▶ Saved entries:
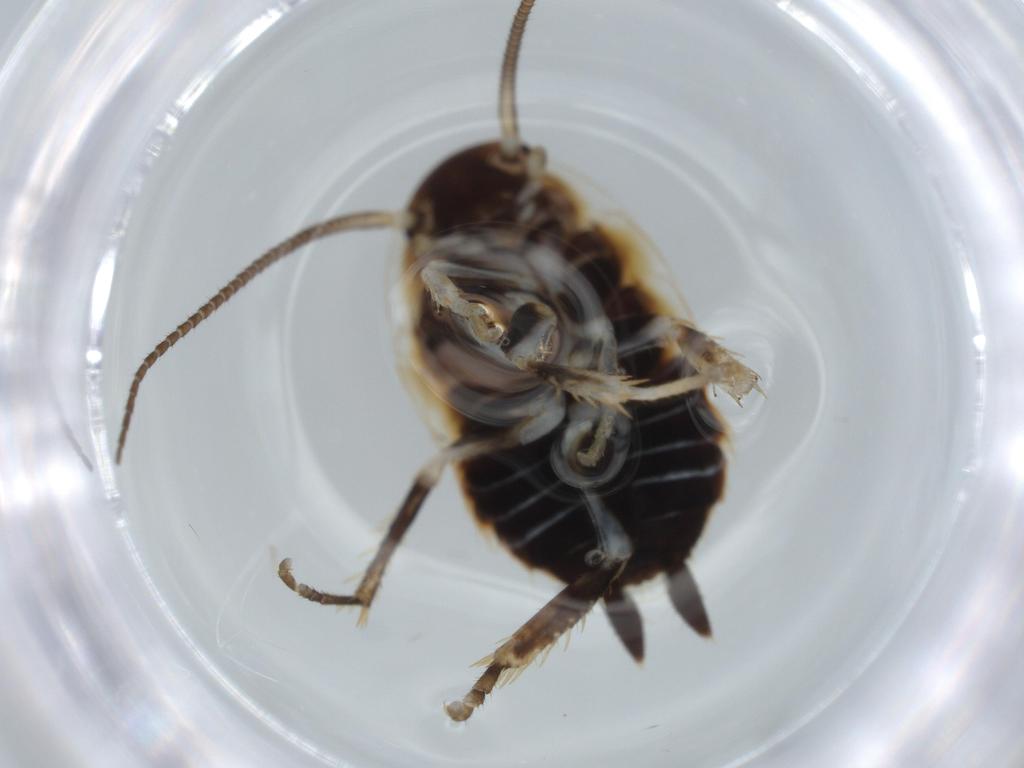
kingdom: Animalia
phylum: Arthropoda
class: Insecta
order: Blattodea
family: Ectobiidae
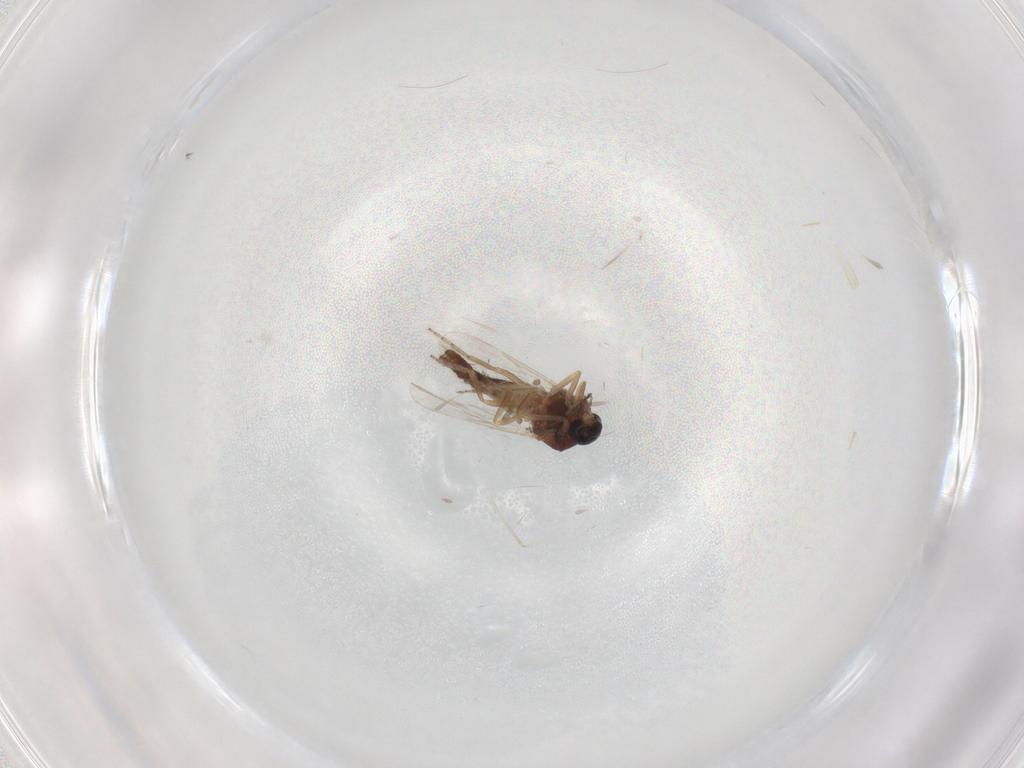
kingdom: Animalia
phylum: Arthropoda
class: Insecta
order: Diptera
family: Ceratopogonidae
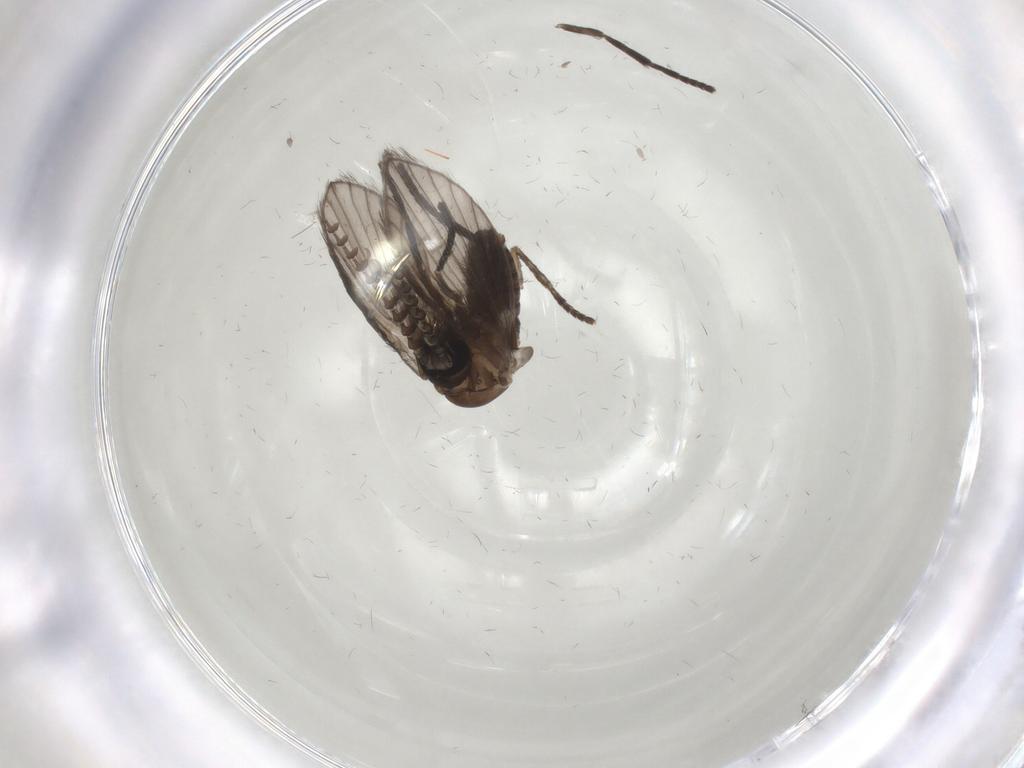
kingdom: Animalia
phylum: Arthropoda
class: Insecta
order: Diptera
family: Psychodidae
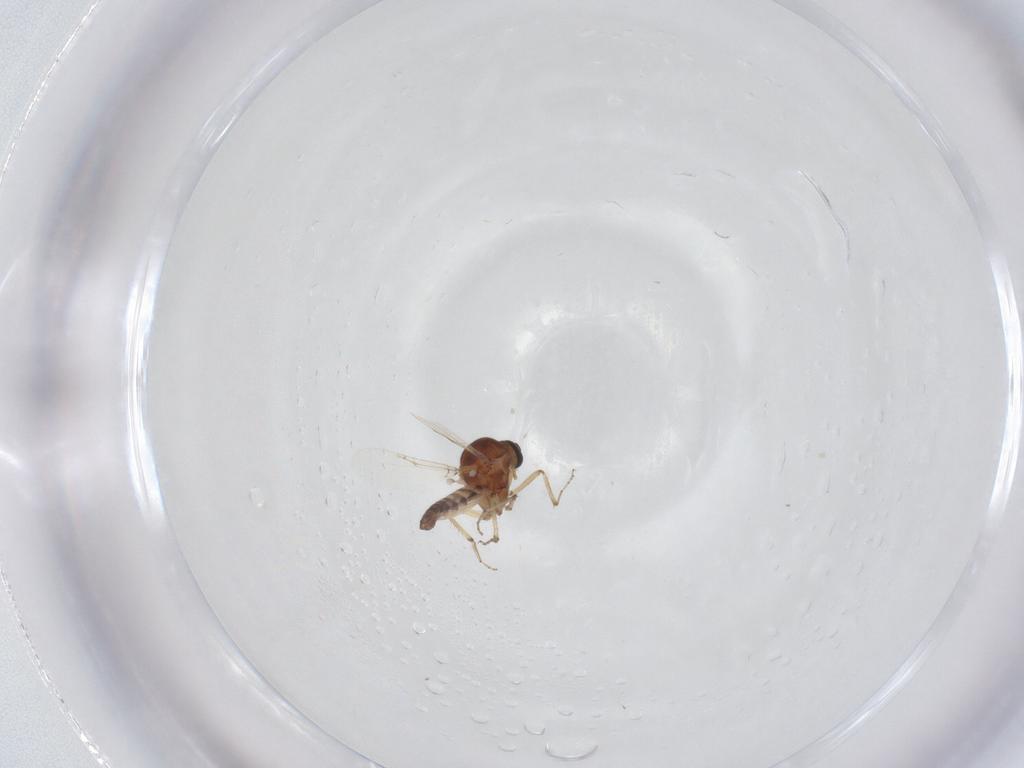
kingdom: Animalia
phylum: Arthropoda
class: Insecta
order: Diptera
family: Ceratopogonidae
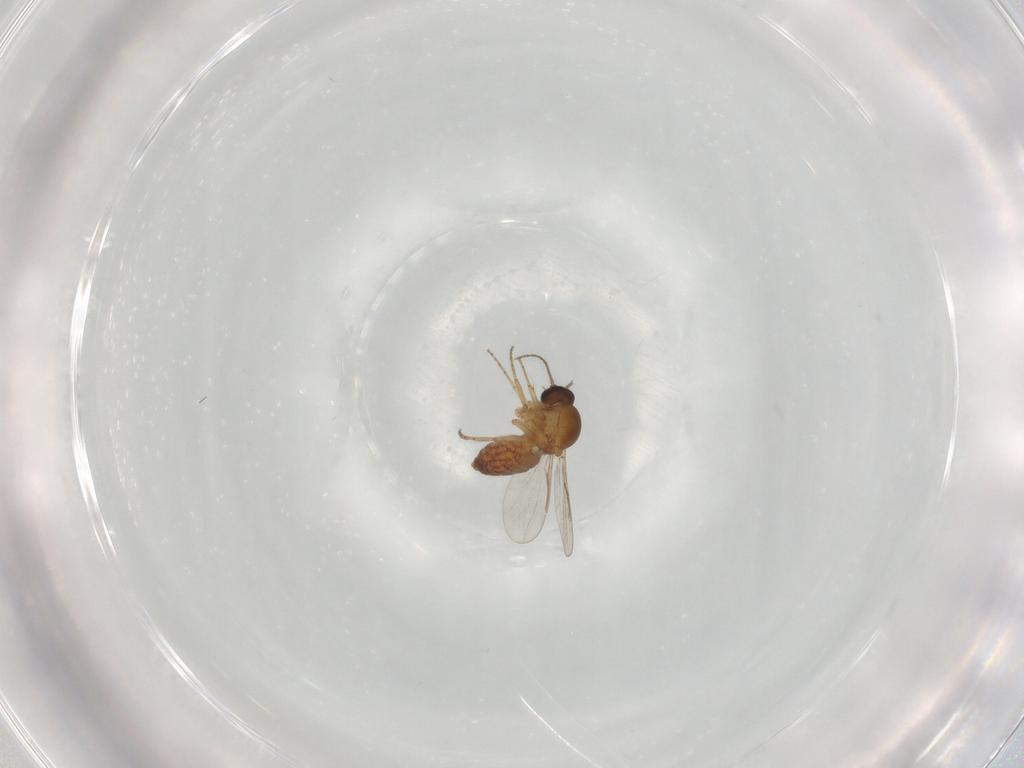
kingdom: Animalia
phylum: Arthropoda
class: Insecta
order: Diptera
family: Ceratopogonidae
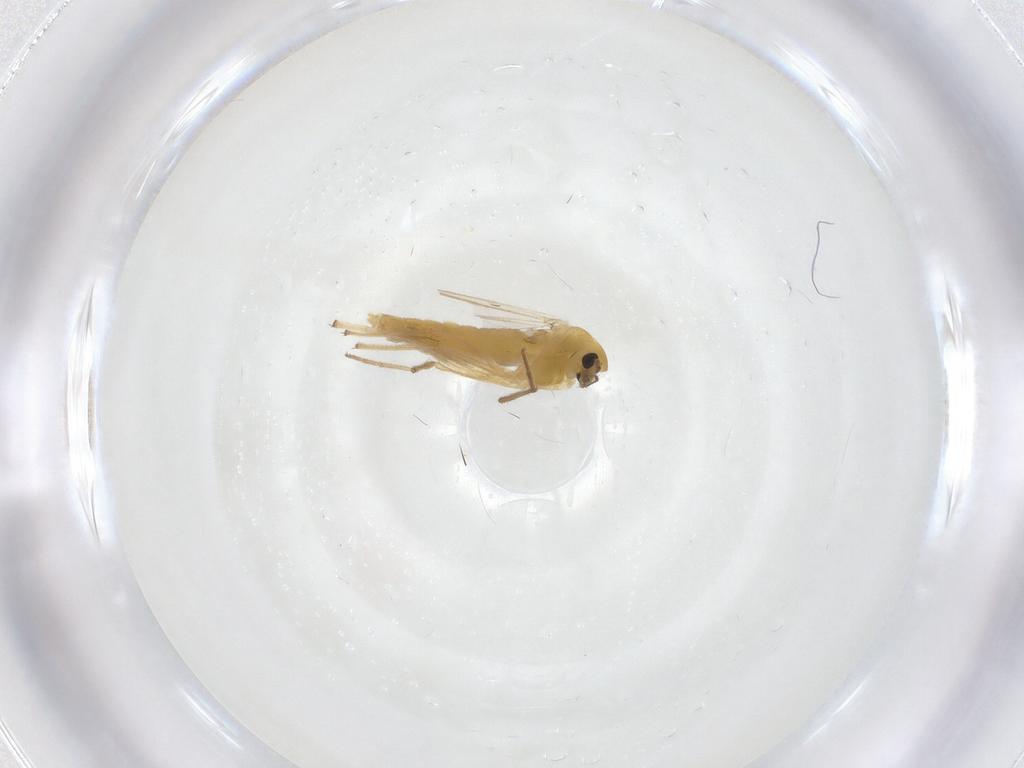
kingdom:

▶ Brief:
Rewrite the text lines from all of the data above as a Markdown table with the columns "Row" and "Line", numbering each row and skipping blank lines. Leave out the pictures.

▶ Finished task:
| Row | Line |
|---|---|
| 1 | kingdom: Animalia |
| 2 | phylum: Arthropoda |
| 3 | class: Insecta |
| 4 | order: Blattodea |
| 5 | family: Ectobiidae |
| 6 | kingdom: Animalia |
| 7 | phylum: Arthropoda |
| 8 | class: Insecta |
| 9 | order: Diptera |
| 10 | family: Ceratopogonidae |
| 11 | kingdom: Animalia |
| 12 | phylum: Arthropoda |
| 13 | class: Insecta |
| 14 | order: Diptera |
| 15 | family: Psychodidae |
| 16 | kingdom: Animalia |
| 17 | phylum: Arthropoda |
| 18 | class: Insecta |
| 19 | order: Diptera |
| 20 | family: Ceratopogonidae |
| 21 | kingdom: Animalia |
| 22 | phylum: Arthropoda |
| 23 | class: Insecta |
| 24 | order: Diptera |
| 25 | family: Ceratopogonidae |
| 26 | kingdom: |